Mutable objects inside tuples - good or bad?

Devin Jeanpierre jeanpierreda at gmail.com
Sun Apr 6 03:55:58 EDT 2014


On Sun, Apr 6, 2014 at 12:25 AM, Gary Herron
<gary.herron at islandtraining.com> wrote:
> On 04/05/2014 11:53 PM, John Ladasky wrote:
>>
>> I find this programming pattern to be useful... but can it cause problems?
>
> No.
>
> What kind of problems are you considering?  It won't break Python. It's
> perfectly legal code.

Agreed.

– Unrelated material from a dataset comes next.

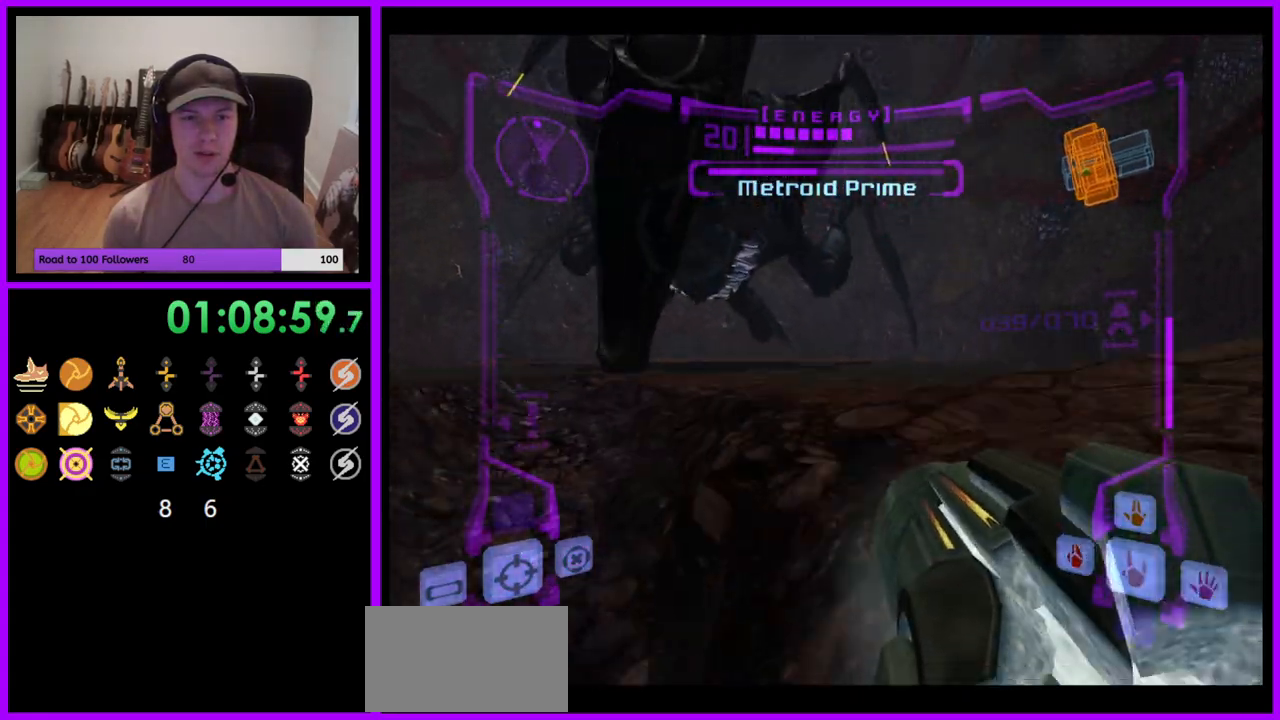
{"buttons": ["L1"], "left_stick": "down", "right_stick": "center", "events": [[200, "right_stick", "up"], [350, "right_stick", "center"], [467, "L1", "down"]]}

Putting mutable objects inside tuples is common and totally OK.

> The tuple c is still immutable, consisting of two specific objects, and (as
> always) without regard to the specifics or contents of those two objects.

You can choose to define mutability that way, but in many contexts
you'll find that definition not very useful.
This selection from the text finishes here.